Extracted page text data
+--

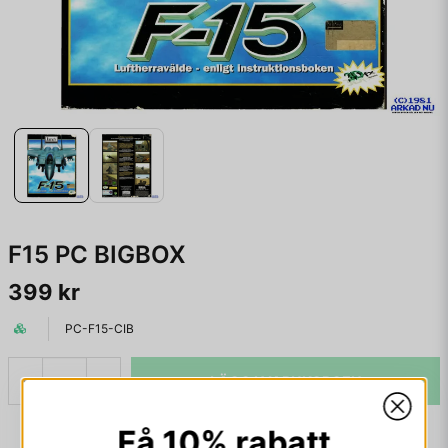
F15 PC BIGBOX
399 kr
PC-F15-CIB
LÄGG I VARUKORGEN
-
+
Få 10% rabatt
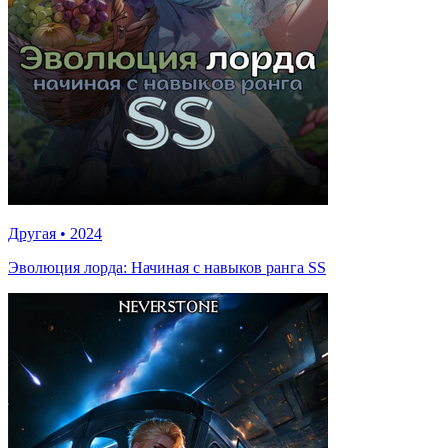
Другая
•
2024
Эволюция лорда: Начиная с навыков ранга SS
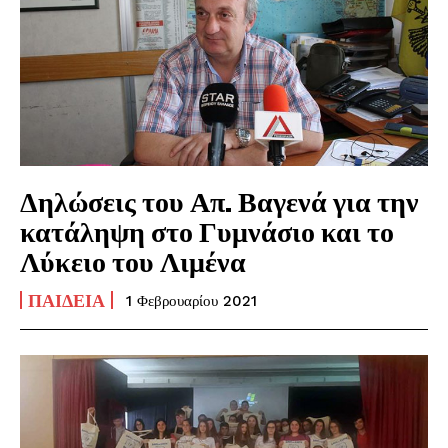
Δηλώσεις του Απ. Βαγενά για την
κατάληψη στο Γυμνάσιο και το
Λύκειο του Λιμένα
ΠΑΙΔΕΊΑ
1 Φεβρουαρίου 2021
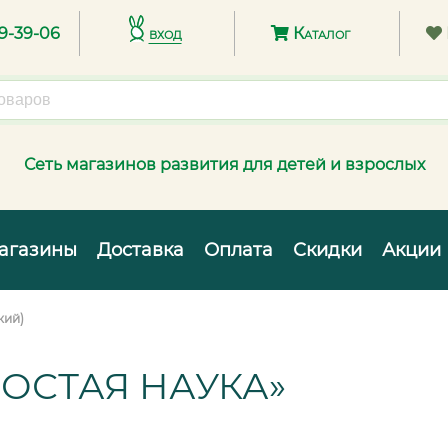
89-39-06
вход
Каталог
Сеть магазинов развития для детей и взрослых
агазины
Доставка
Оплата
Скидки
Акции
кий)
ОСТАЯ НАУКА»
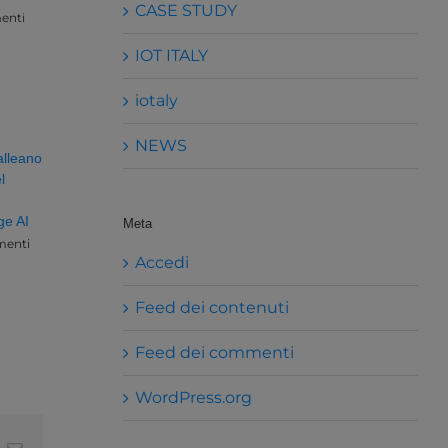
CASE STUDY
enti
IOT ITALY
iotaly
NEWS
alleano
l
ge AI
Meta
enti
Accedi
Feed dei contenuti
Feed dei commenti
WordPress.org
t
k
Email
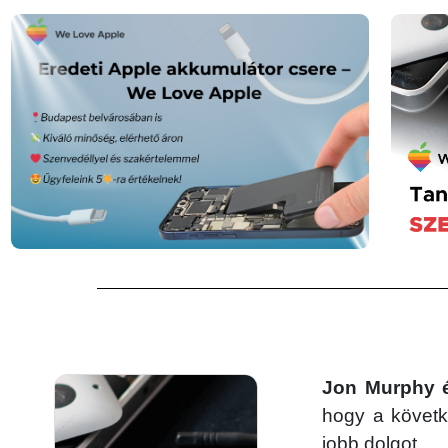
Jon Murphy é
hogy a követke
jobb dolgot.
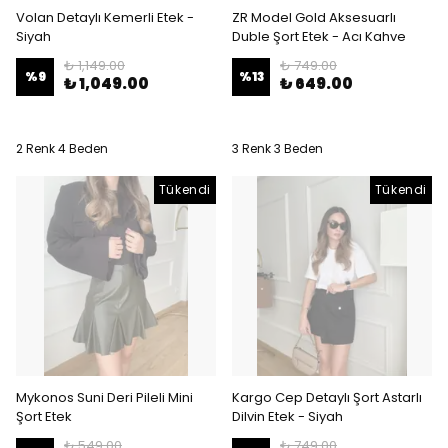
Volan Detaylı Kemerli Etek -
ZR Model Gold Aksesuarlı
Siyah
Duble Şort Etek - Acı Kahve
₺ 1,149.00
₺ 749.00
%
9
%
13
₺ 1,049.00
₺ 649.00
2 Renk 4 Beden
3 Renk 3 Beden
Tükendi
Tükendi
Mykonos Suni Deri Pileli Mini
Kargo Cep Detaylı Şort Astarlı
Şort Etek
Dilvin Etek - Siyah
₺ 549.00
₺ 749.00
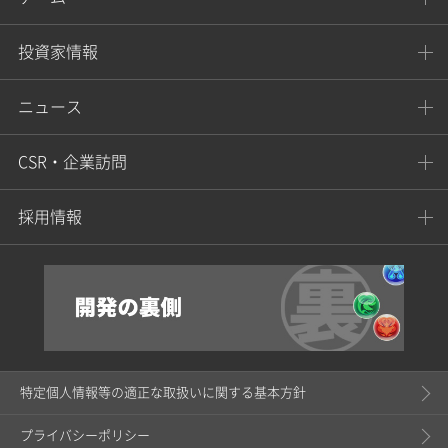
投資家情報
ニュース
CSR・企業訪問
採用情報
特定個人情報等の適正な取扱いに関する基本方針
プライバシーポリシー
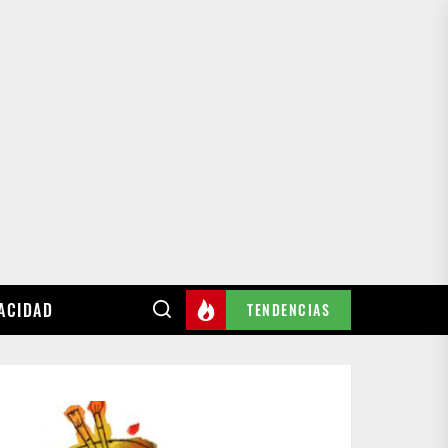
VACIDAD
TENDENCIAS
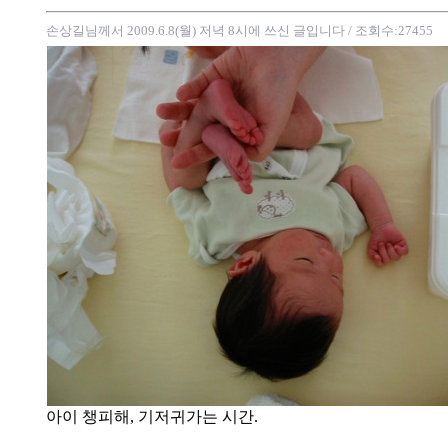
손상길님께서 2009.6.8(월) 저녁 8시에 쓰신 글입니다
/ 조회수:27455
아이 챙피해, 기저귀가는 시간.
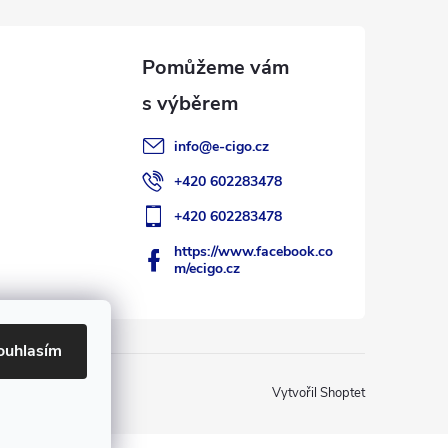
info
@
e-cigo.cz
+420 602283478
+420 602283478
https://www.facebook.co
m/ecigo.cz
ouhlasím
Vytvořil Shoptet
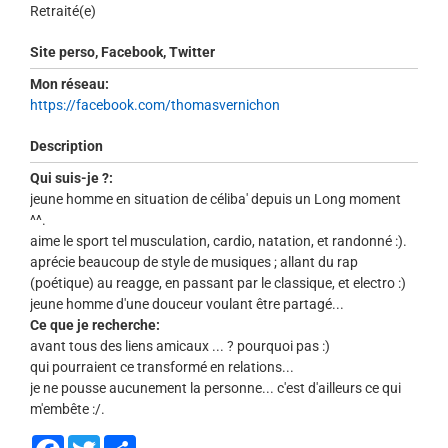
Retraité(e)
Site perso, Facebook, Twitter
Mon réseau:
https://facebook.com/thomasvernichon
Description
Qui suis-je ?:
jeune homme en situation de céliba' depuis un Long moment
^^.
aime le sport tel musculation, cardio, natation, et randonné :).
aprécie beaucoup de style de musiques ; allant du rap
(poétique) au reagge, en passant par le classique, et electro :)
jeune homme d'une douceur voulant être partagé...
Ce que je recherche:
avant tous des liens amicaux ... ? pourquoi pas :)
qui pourraient ce transformé en relations...
je ne pousse aucunement la personne... c'est d'ailleurs ce qui
m'embête :/.
Facebook
Twitter
Share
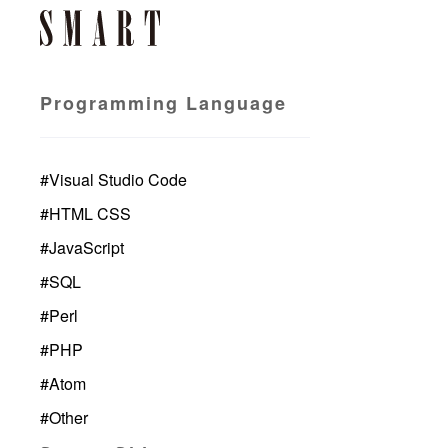
Programming Language
#
Visual Studio Code
#
HTML CSS
#
JavaScript
#
SQL
#
Perl
#
PHP
#
Atom
#
Other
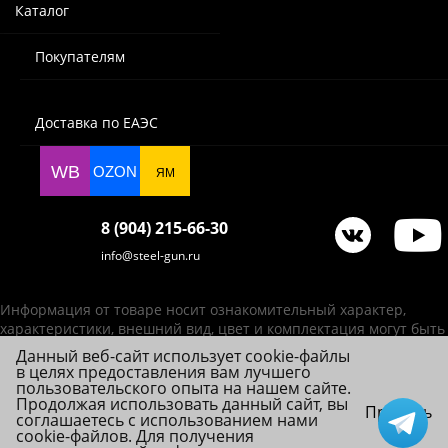
Каталог
Покупателям
Доставка по ЕАЭС
WB
OZON
ЯМ
8 (904) 215-66-30
info@steel-gun.ru
Информация от товаре носит ознакомительный характер,
характеристики, внешний вид, цвет и комплектация могут быть
изменены производителем без уведомления.
Данный веб-сайт использует cookie-файлы
в целях предоставления вам лучшего
ИП Фролова А. В., ОГРНИП 314784720200492
пользовательского опыта на нашем сайте.
© 2026 Steel-Gun (Стил Ган) - оптовый интернет-магазин ножей, пневматики,
Продолжая использовать данный сайт, вы
Принять
соглашаетесь с использованием нами
товаров для страйкбола и туризма.
cookie-файлов. Для получения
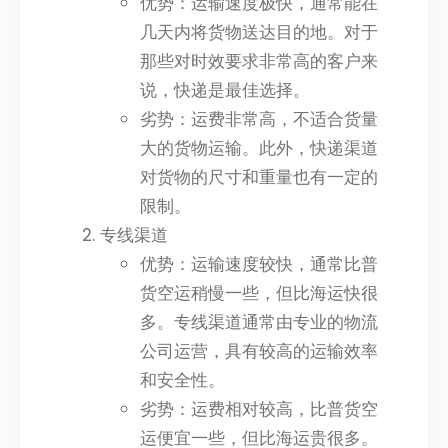
优势：运输速度极快，通常能在
几天内将货物送达目的地。对于
那些对时效要求非常高的客户来
说，快递是最佳选择。
劣势：运费非常高，不适合货量
大的货物运输。此外，快递渠道
对货物的尺寸和重量也有一定的
限制。
专线渠道
优势：运输速度较快，通常比普
货空运稍慢一些，但比海运快很
多。专线渠道通常由专业的物流
公司运营，具有较高的运输效率
和安全性。
劣势：运费相对较高，比普货空
运便宜一些，但比海运贵很多。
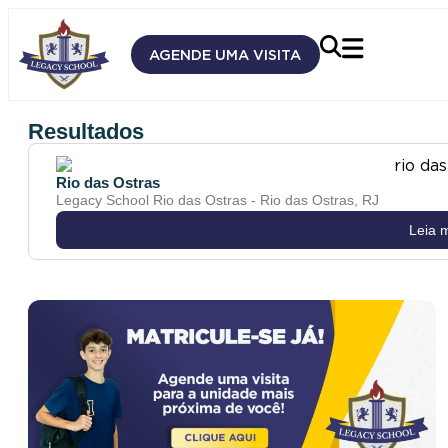
AGENDE UMA VISITA
Resultados
Rio das Ostras
Legacy School Rio das Ostras - Rio das Ostras, RJ
Leia 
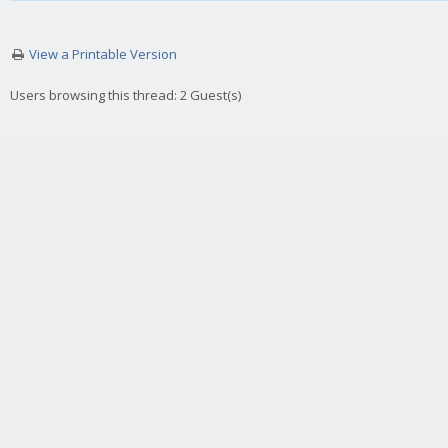
View a Printable Version
Users browsing this thread: 2 Guest(s)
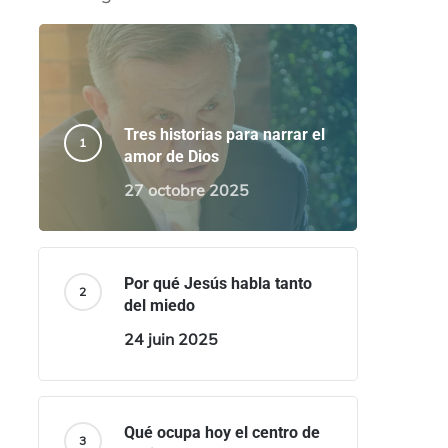
Tres historias para narrar el
amor de Dios
27 octobre 2025
Por qué Jesús habla tanto
del miedo
24 juin 2025
Qué ocupa hoy el centro de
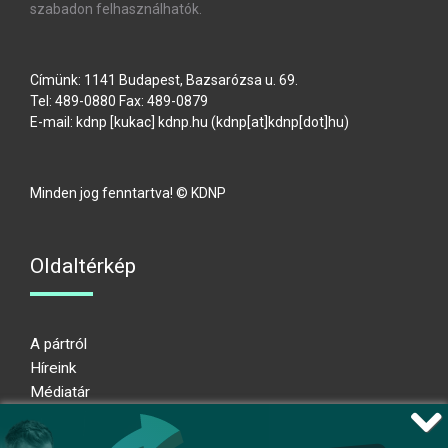
szabadon felhasználhatók.
Címünk: 1141 Budapest, Bazsarózsa u. 69.
Tel: 489-0880 Fax: 489-0879
E-mail:
kdnp
[kukac]
kdnp
.
hu
(kdnp[at]kdnp[dot]hu)
Minden jog fenntartva! © KDNP
Oldaltérkép
A pártról
Híreink
Médiatár
Impresszum
Adatkezelési nyilatkozat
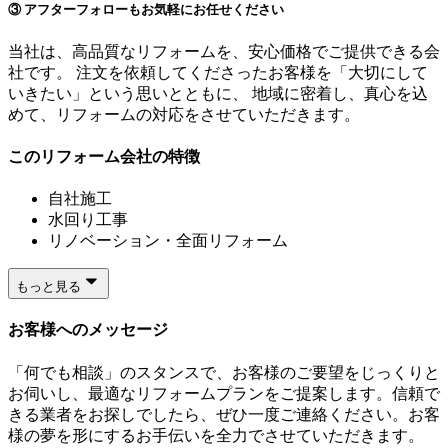
③ アフターフォローもお気軽にお任せください
当社は、高品質なリフォームを、安心価格でご提供できる会
社です。 注文を依頼してくださったお客様を「大切にして
いきたい」という思いとともに、 地域に密着し、真心を込
めて、リフォームの対応をさせていただきます。
このリフォーム会社の特徴
自社施工
水回り工事
リノベーション・全面リフォーム
もっと見る
お客様へのメッセージ
「何でも相談」のスタンスで、お客様のご要望をじっくりと
お伺いし、最適なリフォームプランをご提案します。信頼で
きる業者をお探しでしたら、ぜひ一度ご連絡ください。お客
様の夢を形にするお手伝いを全力でさせていただきます。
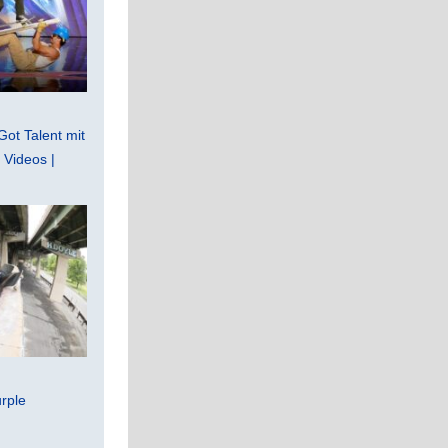
Got Talent mit
Videos |
rple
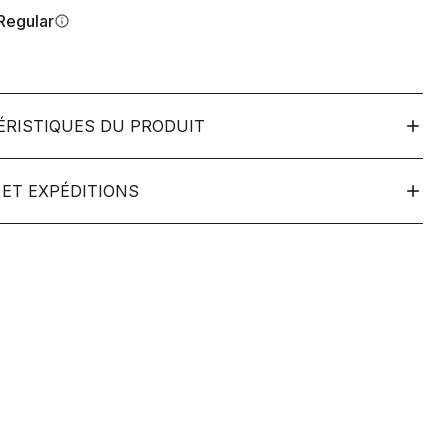
Regular
info
ÉRISTIQUES DU PRODUIT
ET EXPÉDITIONS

+--

## REQUIREMENT
Every line above that holds "Feed" should be copied out.

## RESULT OF THE EXERCISE
Feed dei contenuti
Feed dei commenti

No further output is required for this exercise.